Deans' stroke musings

Changing stroke rehab and research worldwide now.Time is Brain!Just think of all the trillions and trillions of neurons that DIE each day because there are NO effective hyperacute therapies besides tPA(only 12% effective). I have 493 posts on hyperacute therapy, enough for researchers to spend decades proving them out. These are my personal ideas and blog on stroke rehabilitation and stroke research. Do not attempt any of these without checking with your medical provider. Unless you join me in agitating, when you need these therapies they won't be there.

What this blog is for:

Shortly after getting out of the hospital and getting NO information on the process or protocols of stroke rehabilitation and recovery I started searching on the internet and found that no other survivor received useful information. This is an attempt to cover all stroke rehabilitation information that should be readily available to survivors so they can talk with informed knowledge to their medical staff. It's quite disgusting that this information is not available from every stroke association and doctors group.
My back ground story is here:http://oc1dean.blogspot.com/2010/11/my-background-story_8.html

Thursday, April 20, 2017

Effects of one session radial extracorporeal shockwave therapy on post-stroke plantarflexor spasticity: a single-blind clinical trial

Is this other research better?

A single blind, clinical trial to investigate the effects of a single session extracorporeal shock wave therapy on wrist flexor spasticity after stroke 

Jan. 2016 

Evidence for the efficacy and effectiveness of THC-CBD oromucosal spray in symptom management of patients with spasticity due to multiple sclerosis

Dec. 2015

Strengthening a Spastic Muscle. Why the Kerfuffle?
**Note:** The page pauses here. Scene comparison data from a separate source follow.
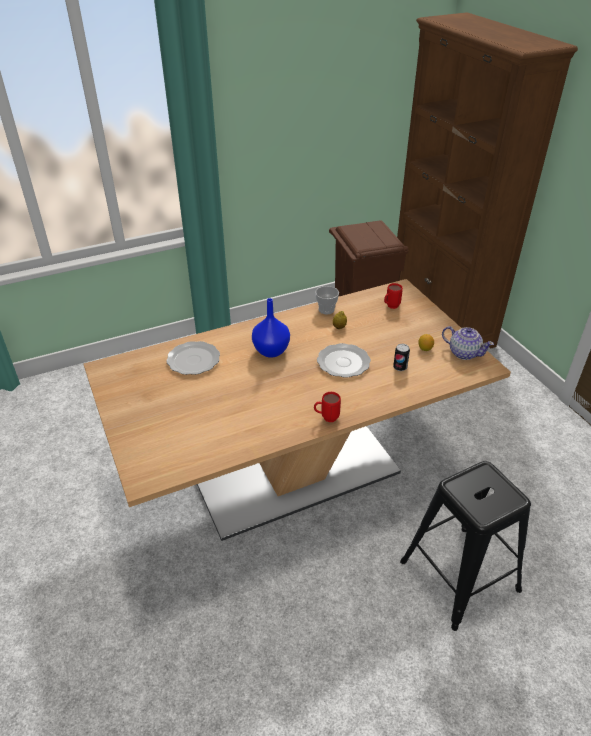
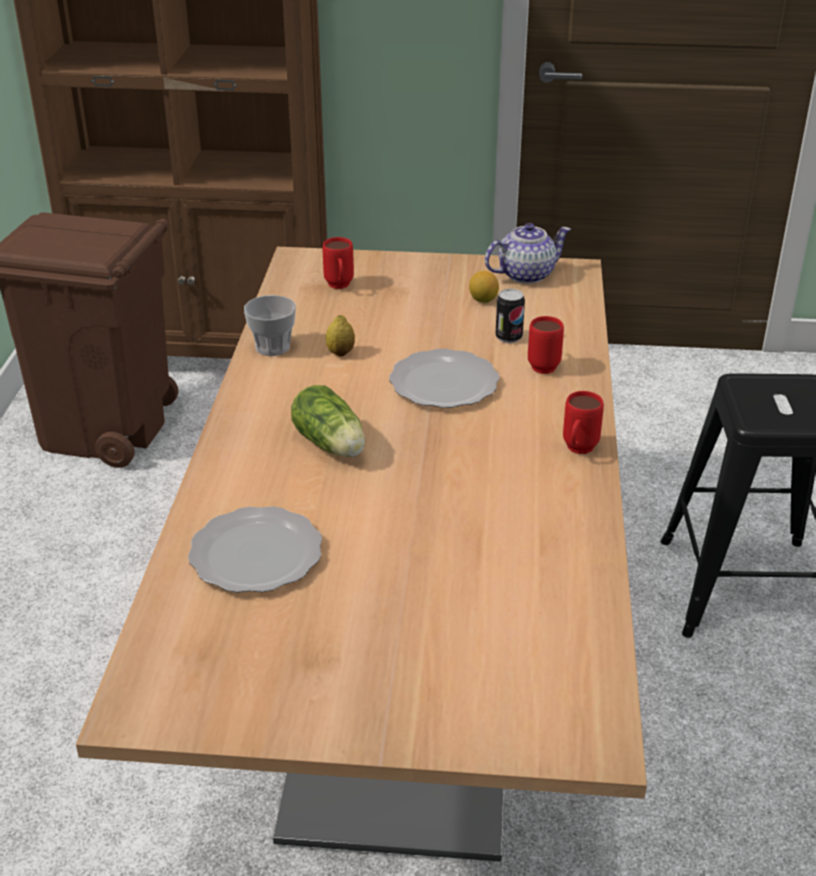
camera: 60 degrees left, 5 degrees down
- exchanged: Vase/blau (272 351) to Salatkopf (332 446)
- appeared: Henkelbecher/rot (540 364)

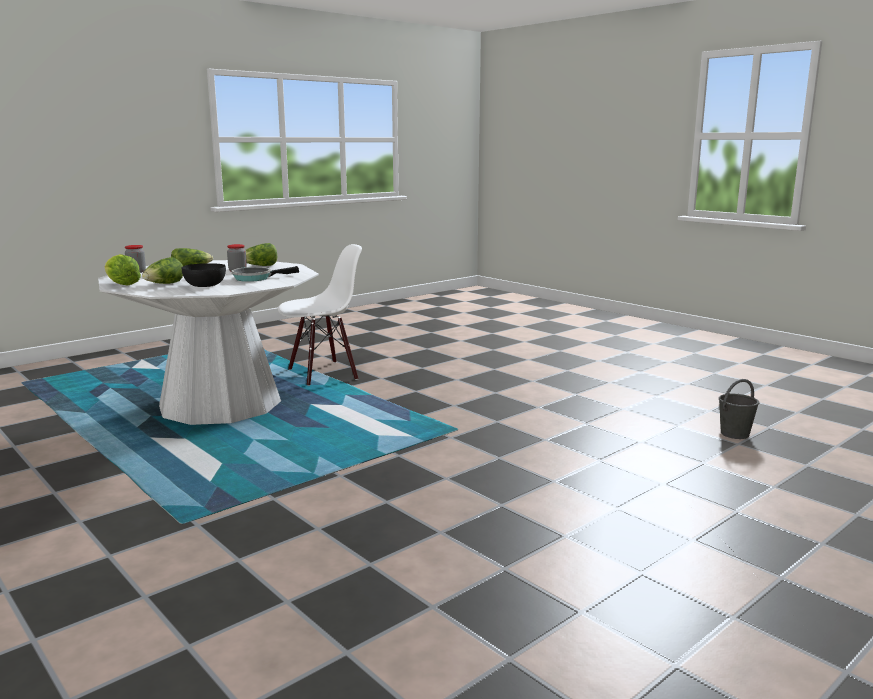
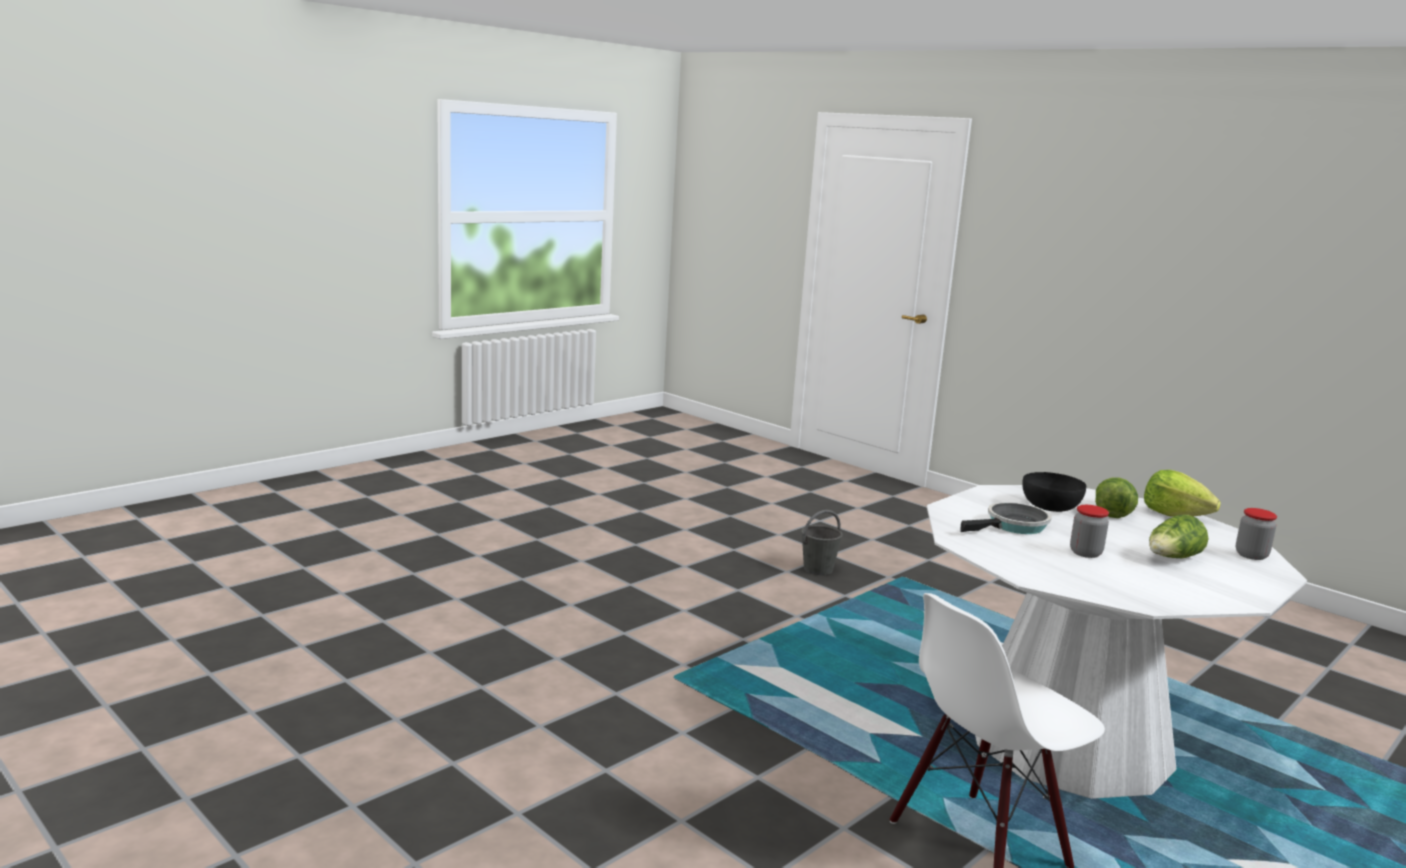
camera: 175 degrees right, 0 degrees up
- missing: Salatkopf (259 266)
- relocated: Eimer/grau (734 434) to (818 569)

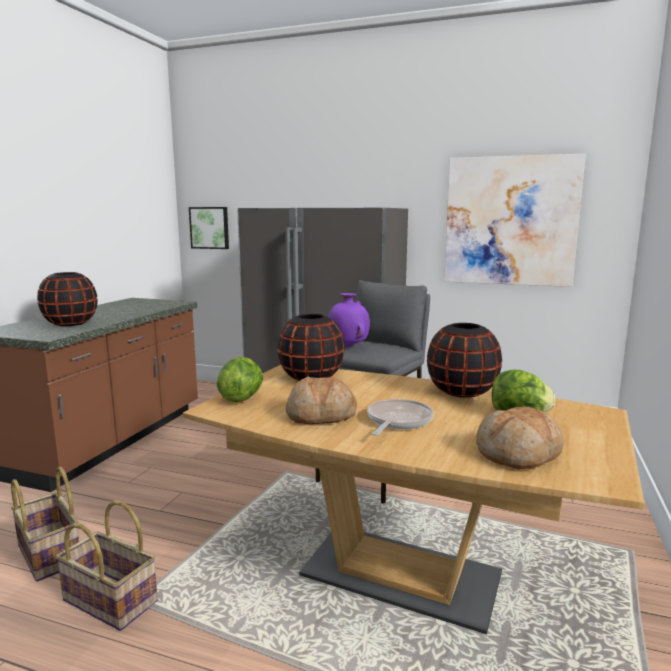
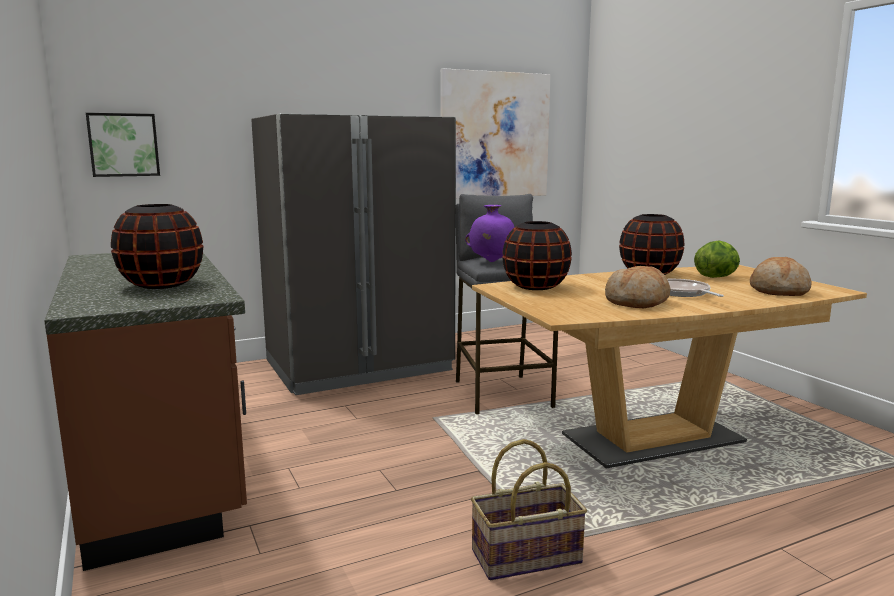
camera: 45 degrees left, 0 degrees up
- missing: Korb (50 554)
- missing: Salatkopf (241 398)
Apparatus for reduction of spasticity in male and female patients having spinal cord injury as well as obtaining semen from males by stimulation of ejaculatory nerves 

S2-3 Improvements in spasticity and motor function using a foot bath for people with chronic hemiparesis following stroke

 

What does your doctor say? Or is s/he like my doctor who knew nothing and told me nothing? No clue what radial extracorporeal shockwave therapy is.

Effects of one session radial extracorporeal shockwave therapy on post-stroke plantarflexor spasticity: a single-blind clinical trial


Pages 483-490 | Received 25 Aug 2015, Accepted 27 Jan 2016, Published online: 13 Mar 2016


Purpose To examine the effects of radial extracorporeal shockwave therapy (rESWT) on plantarflexor spasticity after stroke. Method Twelve patients with stroke were randomly included for this prospective, single-blind clinical trial. Patients received one rESWT session (0.340 mJ/mm2, 2000 shots) on plantarflexor muscle. The Modified Modified Ashworth Scale (MMAS), H-reflex tests, ankle range of motion (ROM), passive plantarflexor torque (PPFT) and timed up and go test (TUG) were measured at baseline (T0), immediately after treatment (T1) and one hour after the end of the treatment (T2). Results Patients had improved the MMAS scores for both the gastrocnemius and the soleus muscles, active and passive ROM, PPFT and TUG over time after rESWT. For the PPFT, it was greater at high velocity than at low velocity, and there was a significant three-way interaction between time, knee position (extended/flexed) and velocity (low/high). The H-reflex latency had decreased at T1, but there was no significant effect on Hmax/Mmax ratio. Conclusions The rESWT improved plantarflexor spasticity, and the effects sustained for one hour, whereas it was not effective in improving spinal excitability.
  • Implications for Rehabilitation
  • One session radial extracorporeal shock wave therapy (rESWT) is safe and effective in improving post stroke plantarflexor spasticity, ankle active and passive range of motion, passive torque, and walking capability.
  • The spasticity scores improved for both the gastrocnemius and the soleus muscles and persisted one hour after rESWT.
  • The magnitude of resistive plantarflexor passive torque in the knee extended position and high velocity was larger over time suggesting greater gastrocnemius spasticity than soleus.
  • The rESWT had no significant effects on alpha motorneuron excitability.